▶ Task to carry out:
Reproduce word for word the lines starting with the one containing "ActiveCampaign: Known for its" and going on through the one containing "enabling businesses to", including both of those lines.

◇ ◇ ◇ ◇ ◇

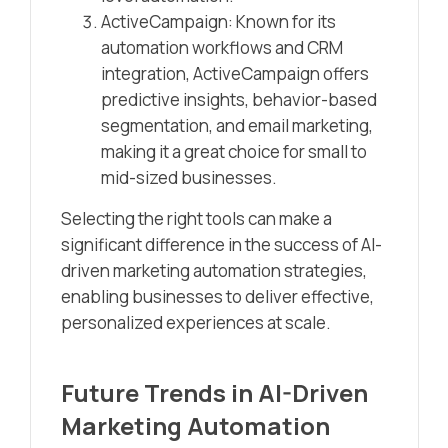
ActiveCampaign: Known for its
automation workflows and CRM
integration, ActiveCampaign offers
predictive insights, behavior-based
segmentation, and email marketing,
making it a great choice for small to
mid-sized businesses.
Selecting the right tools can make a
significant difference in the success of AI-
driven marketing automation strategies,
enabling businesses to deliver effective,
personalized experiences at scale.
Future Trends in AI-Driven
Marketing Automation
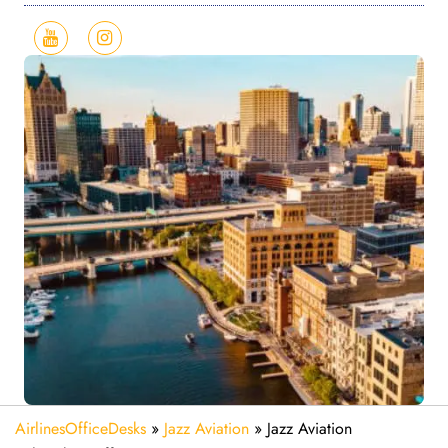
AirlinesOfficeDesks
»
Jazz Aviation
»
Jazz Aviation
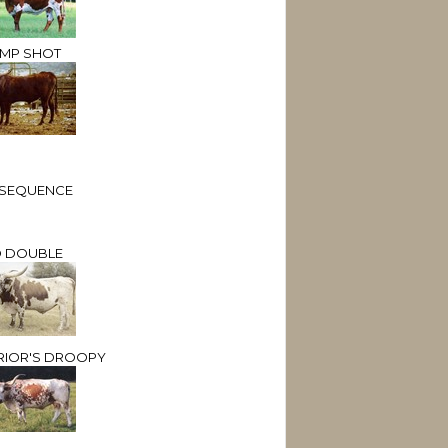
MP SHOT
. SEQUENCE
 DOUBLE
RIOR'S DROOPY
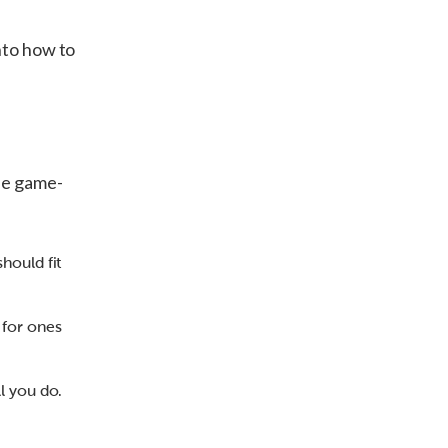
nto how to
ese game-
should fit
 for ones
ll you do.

◇ ◇ ◇ ◇ ◇

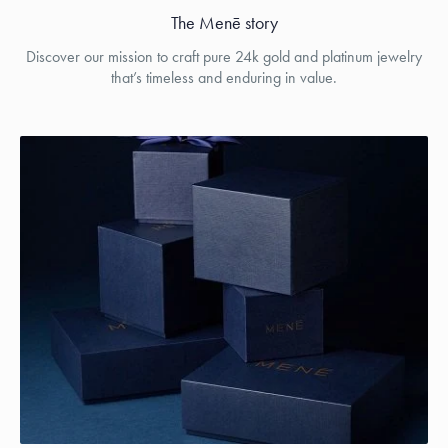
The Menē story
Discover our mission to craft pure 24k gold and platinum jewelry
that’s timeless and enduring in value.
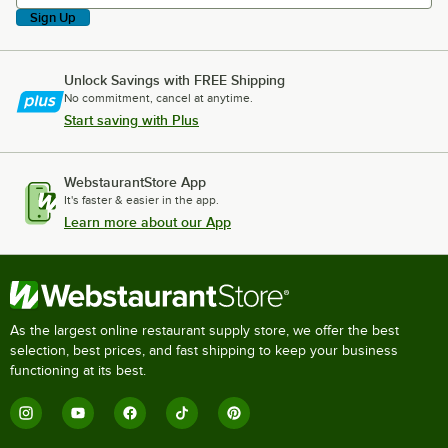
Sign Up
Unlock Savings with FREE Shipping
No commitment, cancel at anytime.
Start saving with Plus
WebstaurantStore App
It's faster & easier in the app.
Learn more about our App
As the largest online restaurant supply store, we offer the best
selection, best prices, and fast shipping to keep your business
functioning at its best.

◇ ◇ ◇ ◇ ◇

▶ Finished exercise:
ActiveCampaign: Known for its
automation workflows and CRM
integration, ActiveCampaign offers
predictive insights, behavior-based
segmentation, and email marketing,
making it a great choice for small to
mid-sized businesses.
Selecting the right tools can make a
significant difference in the success of AI-
driven marketing automation strategies,
enabling businesses to deliver effective,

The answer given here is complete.